Géopolitique et Marchés : Impact de la Crise sur les Flots

Seedaya Insights

Quand la géopolitique se met à bouger, les marchés ne se contentent pas de “réagir”

6–9 minutes
A panoramic view of a coastline with rocky cliffs, featuring a large cargo ship navigating through a deep blue waterway. Multiple ships are seen in the distance, with an oil rig on the horizon and a historic fort on the foreground cliffs, all under a warm sunset sky.

Ils recalculent. Pas une opinion, pas une émotion : un prix. Et derrière ce prix, il y a une mécanique presque littérale;  faite de routes maritimes, de primes d’assurance, de stocks, de courbes de taux et de spreads de crédit. La crise devient “macro” au moment où elle s’attaque à ce que l’économie mondiale a de plus fragile: les flux.
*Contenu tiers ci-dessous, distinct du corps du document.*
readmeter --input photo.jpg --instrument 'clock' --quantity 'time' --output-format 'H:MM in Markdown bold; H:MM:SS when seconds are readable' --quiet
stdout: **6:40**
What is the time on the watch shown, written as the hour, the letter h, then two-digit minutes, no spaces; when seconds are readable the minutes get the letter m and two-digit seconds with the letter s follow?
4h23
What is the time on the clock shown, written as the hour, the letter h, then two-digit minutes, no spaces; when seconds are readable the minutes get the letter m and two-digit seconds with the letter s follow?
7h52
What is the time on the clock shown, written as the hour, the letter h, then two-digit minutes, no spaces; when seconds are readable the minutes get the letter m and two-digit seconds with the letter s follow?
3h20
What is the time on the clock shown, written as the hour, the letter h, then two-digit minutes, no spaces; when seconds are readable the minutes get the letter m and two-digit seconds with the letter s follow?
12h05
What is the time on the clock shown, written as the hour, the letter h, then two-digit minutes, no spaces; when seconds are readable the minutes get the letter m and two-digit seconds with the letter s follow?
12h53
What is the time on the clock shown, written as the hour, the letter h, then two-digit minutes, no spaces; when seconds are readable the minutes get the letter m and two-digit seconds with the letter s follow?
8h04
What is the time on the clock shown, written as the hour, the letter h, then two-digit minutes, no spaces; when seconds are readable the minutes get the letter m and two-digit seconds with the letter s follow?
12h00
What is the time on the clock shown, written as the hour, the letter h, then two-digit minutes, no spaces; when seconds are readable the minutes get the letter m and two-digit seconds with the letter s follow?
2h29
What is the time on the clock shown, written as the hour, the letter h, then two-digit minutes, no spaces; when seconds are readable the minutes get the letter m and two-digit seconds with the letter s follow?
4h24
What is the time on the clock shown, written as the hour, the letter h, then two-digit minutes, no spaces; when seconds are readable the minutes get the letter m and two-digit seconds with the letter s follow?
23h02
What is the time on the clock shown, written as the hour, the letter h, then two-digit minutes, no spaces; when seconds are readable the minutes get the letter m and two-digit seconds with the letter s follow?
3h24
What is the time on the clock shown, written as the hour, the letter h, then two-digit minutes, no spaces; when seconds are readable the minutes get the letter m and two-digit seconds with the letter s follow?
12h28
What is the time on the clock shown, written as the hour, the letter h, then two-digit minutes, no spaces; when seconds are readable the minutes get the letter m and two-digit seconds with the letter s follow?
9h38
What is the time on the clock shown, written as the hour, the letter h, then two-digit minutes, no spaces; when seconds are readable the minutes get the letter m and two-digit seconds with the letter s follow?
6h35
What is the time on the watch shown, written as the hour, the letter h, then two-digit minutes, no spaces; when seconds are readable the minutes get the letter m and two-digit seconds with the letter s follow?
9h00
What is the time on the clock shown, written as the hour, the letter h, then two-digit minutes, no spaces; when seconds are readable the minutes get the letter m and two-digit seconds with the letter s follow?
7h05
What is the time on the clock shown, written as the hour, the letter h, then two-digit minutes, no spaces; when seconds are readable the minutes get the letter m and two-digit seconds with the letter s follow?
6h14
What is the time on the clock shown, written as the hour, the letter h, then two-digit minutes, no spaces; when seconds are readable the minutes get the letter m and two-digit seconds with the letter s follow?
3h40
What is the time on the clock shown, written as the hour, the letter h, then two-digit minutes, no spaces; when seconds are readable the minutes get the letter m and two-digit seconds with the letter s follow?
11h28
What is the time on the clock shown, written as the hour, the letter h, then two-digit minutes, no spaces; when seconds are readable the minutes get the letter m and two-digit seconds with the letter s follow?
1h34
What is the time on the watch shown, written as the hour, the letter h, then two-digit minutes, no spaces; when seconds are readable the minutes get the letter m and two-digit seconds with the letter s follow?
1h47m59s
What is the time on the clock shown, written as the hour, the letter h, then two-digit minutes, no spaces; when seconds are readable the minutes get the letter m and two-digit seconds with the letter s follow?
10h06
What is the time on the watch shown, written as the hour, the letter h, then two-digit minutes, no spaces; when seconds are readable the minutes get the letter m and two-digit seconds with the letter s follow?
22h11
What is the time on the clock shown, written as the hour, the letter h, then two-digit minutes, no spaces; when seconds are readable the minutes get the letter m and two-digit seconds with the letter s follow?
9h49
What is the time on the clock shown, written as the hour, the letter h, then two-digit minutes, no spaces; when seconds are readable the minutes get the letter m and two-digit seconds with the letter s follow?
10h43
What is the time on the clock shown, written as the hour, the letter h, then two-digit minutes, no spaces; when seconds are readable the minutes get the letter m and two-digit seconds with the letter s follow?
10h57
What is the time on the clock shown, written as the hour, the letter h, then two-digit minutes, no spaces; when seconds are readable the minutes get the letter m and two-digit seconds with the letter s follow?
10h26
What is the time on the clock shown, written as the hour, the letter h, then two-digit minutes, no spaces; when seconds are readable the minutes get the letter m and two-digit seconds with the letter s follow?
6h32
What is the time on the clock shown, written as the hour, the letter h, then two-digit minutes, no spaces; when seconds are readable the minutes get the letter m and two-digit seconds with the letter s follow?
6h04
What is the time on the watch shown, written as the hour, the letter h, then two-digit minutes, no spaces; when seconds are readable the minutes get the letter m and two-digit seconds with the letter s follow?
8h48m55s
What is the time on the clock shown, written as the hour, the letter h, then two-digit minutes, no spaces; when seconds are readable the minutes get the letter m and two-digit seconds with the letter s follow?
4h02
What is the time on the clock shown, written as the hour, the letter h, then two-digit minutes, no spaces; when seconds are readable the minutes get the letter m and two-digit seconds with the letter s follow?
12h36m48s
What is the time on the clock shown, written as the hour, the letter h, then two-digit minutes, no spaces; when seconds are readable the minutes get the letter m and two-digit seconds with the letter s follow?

Il est tentant de raconter ces épisodes comme un duel de déclarations et de symboles. Mais les marchés, eux, lisent une autre histoire : celle d’un monde qui s’organise autour de quelques goulots d’étranglement, et où un événement local peut, par une série de transmissions très concrètes, devenir un choc global. Dans le scénario décrit, le nœud narratif tient en un nom qui revient toujours quand l’énergie et la guerre se frôlent: Ormuz.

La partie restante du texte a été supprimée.